[Excerto do texto]
O que muda no seu bolso em 2017
 (agora e em agosto)

 Com o novo ano, entra em vigor o Orçamento do Estado. Mas desta vez nem todas as novidades surgem já em janeiro. O Governo faseou algumas medidas que só vão sentir-se no verão. Veja como vai ser.

Meu querido mês de Agosto
Por ti levo o ano inteiro a sonhar
Trago sorrisos no rosto
Meu querido mês de Agosto
Por que sei que vou voltar

Diz a letra da conhecida canção popular (de autoria de Dino Meira) que agosto traz consigo sorrisos no rosto pelo regresso a casa (uma dedicatória aos emigrantes que voltam ao país nas férias de verão). Pode dizer-se que Orçamento do Estado do novo ano provocará o mesmo efeito e pela mesma altura do ano, mas pelo regresso de uma parte significativa de rendimento (que está prometido para 2017) ao bolso dos portugueses. Depois de vários anos de contenção orçamental e de más notícias, no menu para o novo ano constam aumentos de pensões e de salários. E o melhor só aparece em agosto. Mas em ano de eleições autárquicas (no Outono), a oposição desconfia.

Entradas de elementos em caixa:
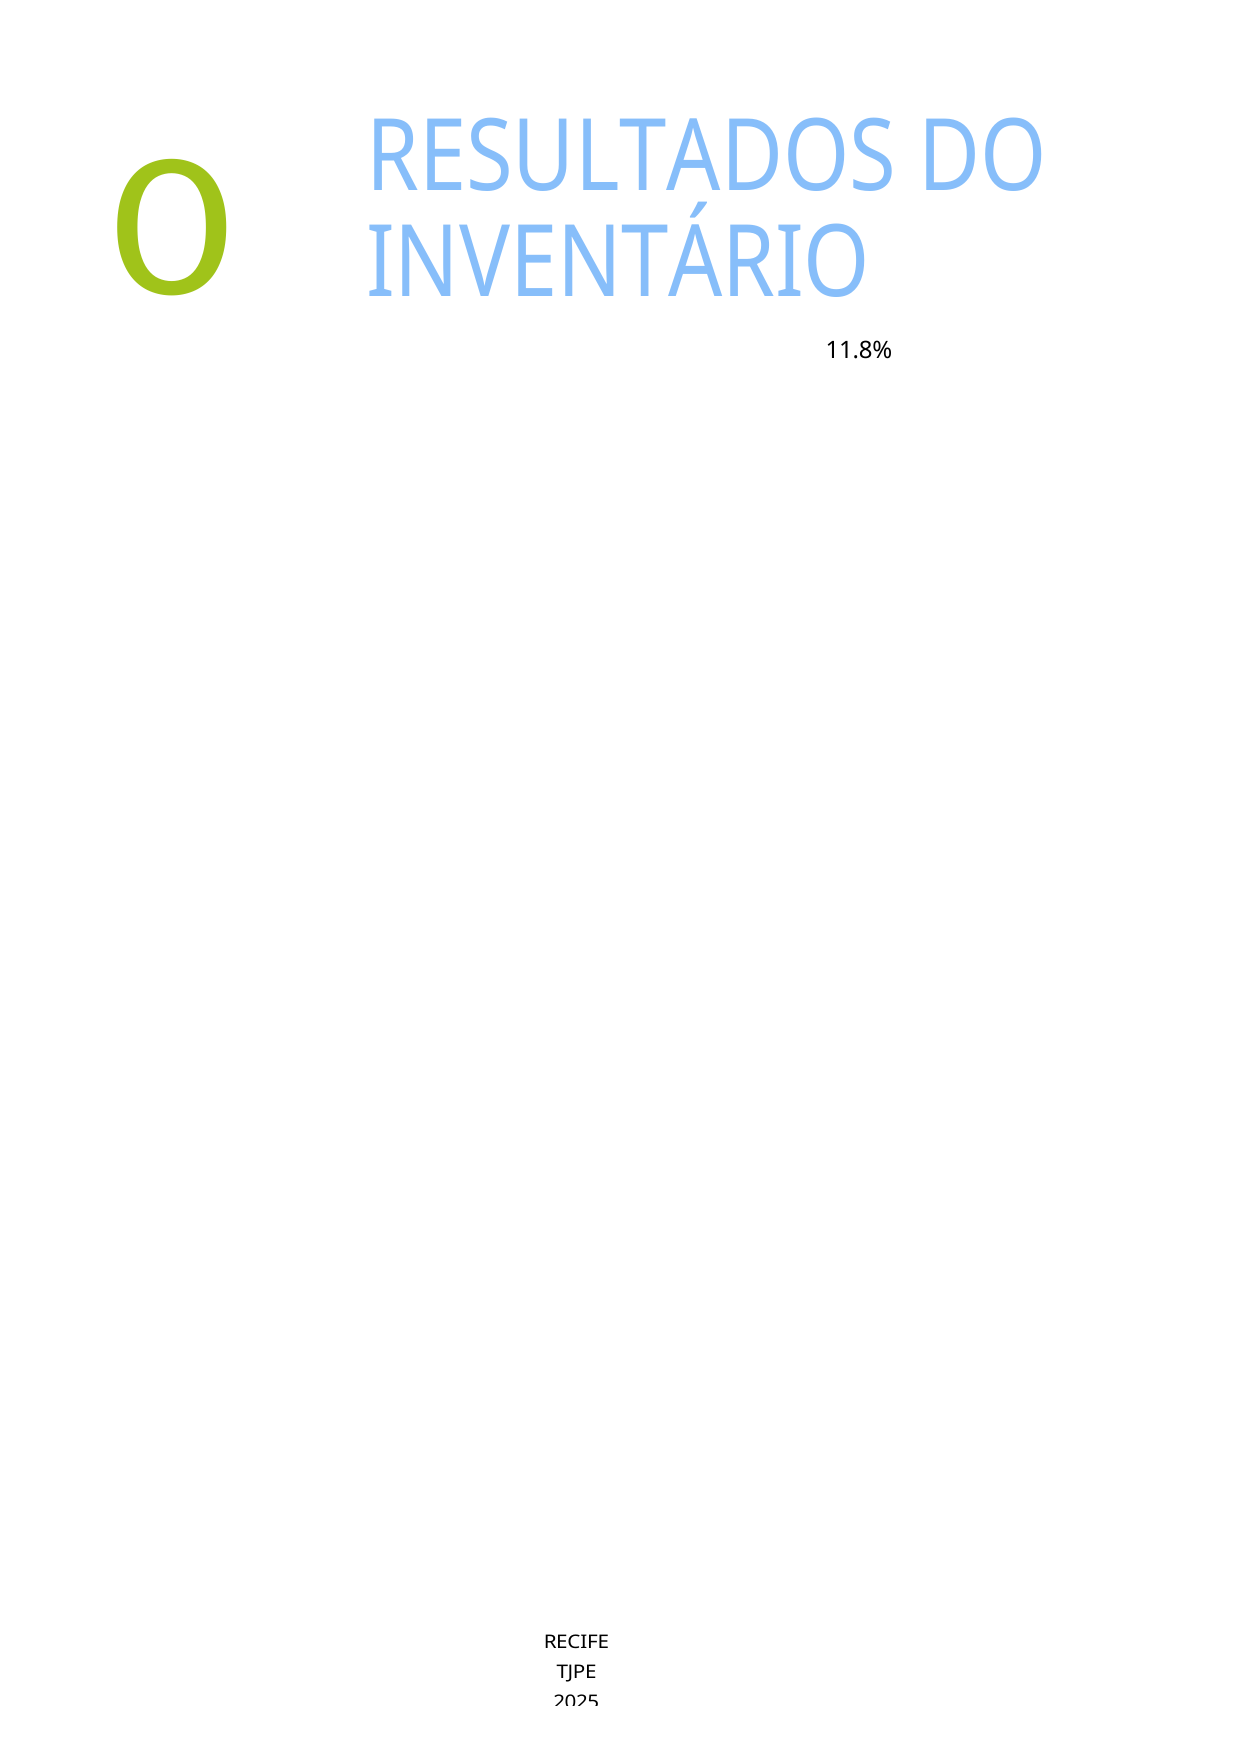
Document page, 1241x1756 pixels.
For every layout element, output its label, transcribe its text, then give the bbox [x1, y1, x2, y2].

text 11.8% [549, 333, 1168, 366]
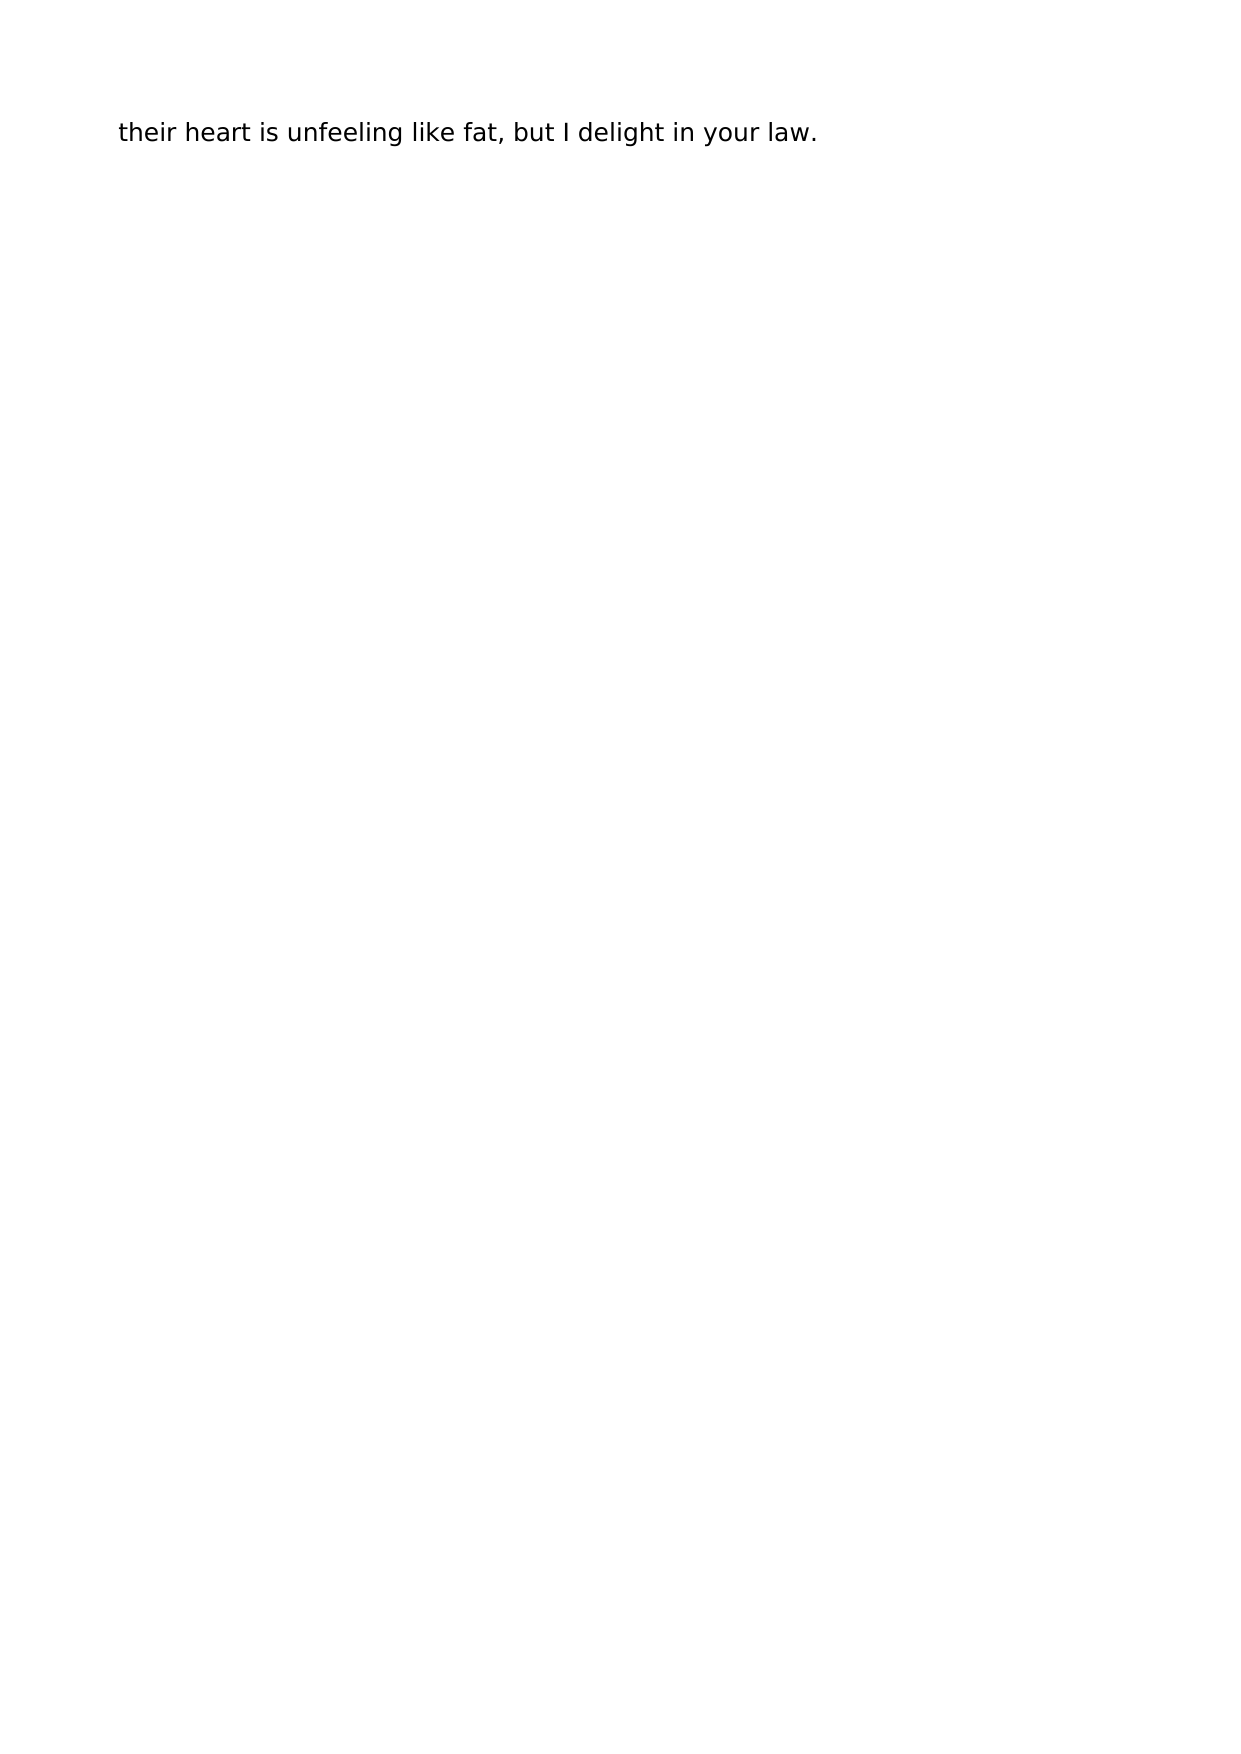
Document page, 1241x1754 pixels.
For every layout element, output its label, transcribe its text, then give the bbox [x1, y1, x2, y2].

text their heart is unfeeling like fat, but I delight in your law. [118, 118, 1122, 147]
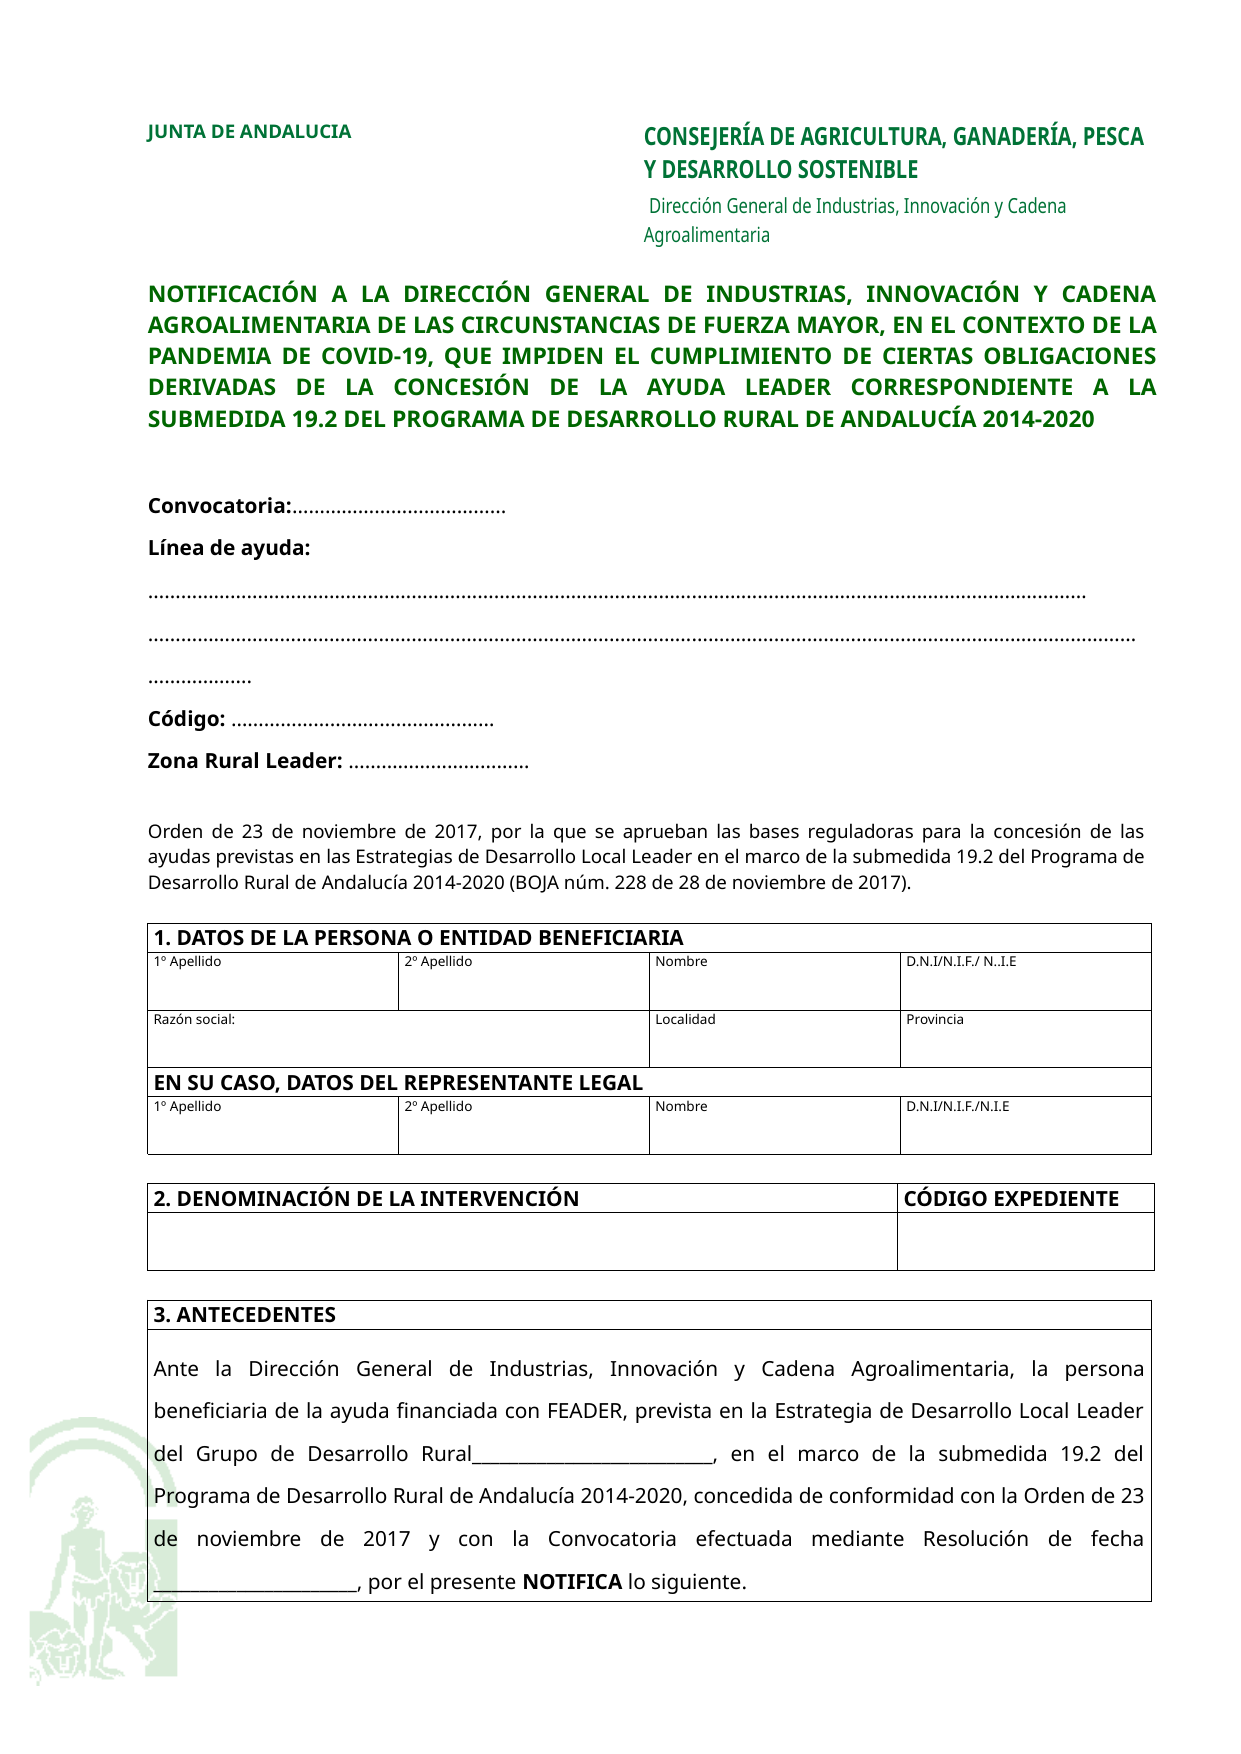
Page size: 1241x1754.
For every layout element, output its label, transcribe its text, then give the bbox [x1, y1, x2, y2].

[Lista de tarefas]
[1] No texto sobre o Orçamento do Estado de 2017, traduza para inglês a frase «Depois de vários anos de contenção orçamental e de más notícias, no menu para o novo ano constam aumentos de pensões e de salários.»
[2] Reescreva de forma mais breve o parágrafo do texto sobre o Orçamento do Estado de 2017 que começa por «Diz a letra da conhecida canção popular», mantendo os factos principais.
[3] Escreva a continuação do texto sobre o Orçamento do Estado de 2017 a partir do ponto em que termina.

[As respostas]
[1] After several years of budget restraint and bad news, the menu for the new year includes pension and salary increases.

[2] A canção popular de Dino Meira diz que agosto traz sorrisos no rosto, com o regresso a casa dos emigrantes nas férias de verão. O Orçamento do Estado para 2017 poderá ter o mesmo efeito na mesma altura do ano, ao devolver aos portugueses uma parte significativa do rendimento. Depois de anos de contenção e de más notícias, estão previstos aumentos de pensões e de salários, e o melhor só chega em agosto. Por ser ano de eleições autárquicas, no outono, a oposição desconfia.

[3]
Ponto prévio: um orçamento é sempre muito mais que as medidas que fazem dele conhecido aos ouvidos dos portugueses. Todas as despesas do Estado têm de lá estar previstas, mas também todas as formas de conseguir receitas, o que implica necessariamente a coleta de impostos, a imposição de taxas e outras formas de abastecer os cofres do Estado com dinheiro suficiente para pagar a saúde, a educação, as forças de segurança e a máquina do Estado de forma mais geral.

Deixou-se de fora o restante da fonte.